== Excerpted data
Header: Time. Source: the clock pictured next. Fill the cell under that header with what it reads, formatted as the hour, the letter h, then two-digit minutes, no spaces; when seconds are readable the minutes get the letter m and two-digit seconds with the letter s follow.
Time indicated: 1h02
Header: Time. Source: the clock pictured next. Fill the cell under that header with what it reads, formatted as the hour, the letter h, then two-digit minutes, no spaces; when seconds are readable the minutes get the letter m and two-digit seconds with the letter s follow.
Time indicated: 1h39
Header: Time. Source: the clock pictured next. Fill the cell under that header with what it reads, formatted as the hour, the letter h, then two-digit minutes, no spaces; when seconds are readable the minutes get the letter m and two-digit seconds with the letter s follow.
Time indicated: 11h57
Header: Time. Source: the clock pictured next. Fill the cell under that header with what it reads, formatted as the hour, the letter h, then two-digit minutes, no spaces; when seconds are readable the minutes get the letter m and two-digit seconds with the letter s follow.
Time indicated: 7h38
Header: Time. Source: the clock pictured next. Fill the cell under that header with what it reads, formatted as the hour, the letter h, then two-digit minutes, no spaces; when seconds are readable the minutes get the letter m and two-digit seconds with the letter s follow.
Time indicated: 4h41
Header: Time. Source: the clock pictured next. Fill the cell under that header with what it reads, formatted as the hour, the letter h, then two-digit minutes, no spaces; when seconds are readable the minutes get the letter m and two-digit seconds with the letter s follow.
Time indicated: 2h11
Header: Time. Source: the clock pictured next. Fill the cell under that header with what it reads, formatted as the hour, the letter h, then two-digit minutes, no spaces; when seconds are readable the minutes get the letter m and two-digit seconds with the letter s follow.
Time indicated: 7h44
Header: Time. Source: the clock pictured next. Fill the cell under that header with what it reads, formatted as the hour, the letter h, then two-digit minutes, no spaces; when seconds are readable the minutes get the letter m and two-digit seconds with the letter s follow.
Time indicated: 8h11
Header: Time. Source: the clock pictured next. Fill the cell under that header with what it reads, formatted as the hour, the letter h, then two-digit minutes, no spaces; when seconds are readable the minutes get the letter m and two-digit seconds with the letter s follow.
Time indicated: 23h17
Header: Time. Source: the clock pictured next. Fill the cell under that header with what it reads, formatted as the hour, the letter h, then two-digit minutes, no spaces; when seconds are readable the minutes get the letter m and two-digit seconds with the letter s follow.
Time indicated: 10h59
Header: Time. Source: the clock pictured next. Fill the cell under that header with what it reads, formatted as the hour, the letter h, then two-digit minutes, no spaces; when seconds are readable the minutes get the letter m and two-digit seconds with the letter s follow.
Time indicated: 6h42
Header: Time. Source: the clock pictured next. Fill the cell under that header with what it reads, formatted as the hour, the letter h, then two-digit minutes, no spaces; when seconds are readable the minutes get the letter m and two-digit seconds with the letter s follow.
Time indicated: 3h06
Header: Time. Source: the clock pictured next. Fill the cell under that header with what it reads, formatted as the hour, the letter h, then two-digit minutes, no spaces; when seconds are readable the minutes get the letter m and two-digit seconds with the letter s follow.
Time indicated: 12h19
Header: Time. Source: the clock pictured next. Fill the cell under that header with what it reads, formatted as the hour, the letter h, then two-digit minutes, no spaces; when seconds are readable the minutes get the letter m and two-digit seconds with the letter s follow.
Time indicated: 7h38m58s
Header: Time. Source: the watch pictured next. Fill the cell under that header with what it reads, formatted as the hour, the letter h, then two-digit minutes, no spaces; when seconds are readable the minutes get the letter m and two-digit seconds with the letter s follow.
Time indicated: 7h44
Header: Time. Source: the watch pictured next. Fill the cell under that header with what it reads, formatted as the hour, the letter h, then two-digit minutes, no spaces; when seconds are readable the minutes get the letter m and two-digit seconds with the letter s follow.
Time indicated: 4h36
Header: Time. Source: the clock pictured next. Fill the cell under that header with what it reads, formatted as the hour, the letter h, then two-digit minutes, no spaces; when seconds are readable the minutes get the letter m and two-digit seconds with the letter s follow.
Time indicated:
====
Prompt:
Copy the rows from the start through the line containing "Time indicated: 1h02", substituting "timepiece" for "clock" and keeping everything else the same.

Solved problem:
Header: Time. Source: the timepiece pictured next. Fill the cell under that header with what it reads, formatted as the hour, the letter h, then two-digit minutes, no spaces; when seconds are readable the minutes get the letter m and two-digit seconds with the letter s follow.
Time indicated: 1h02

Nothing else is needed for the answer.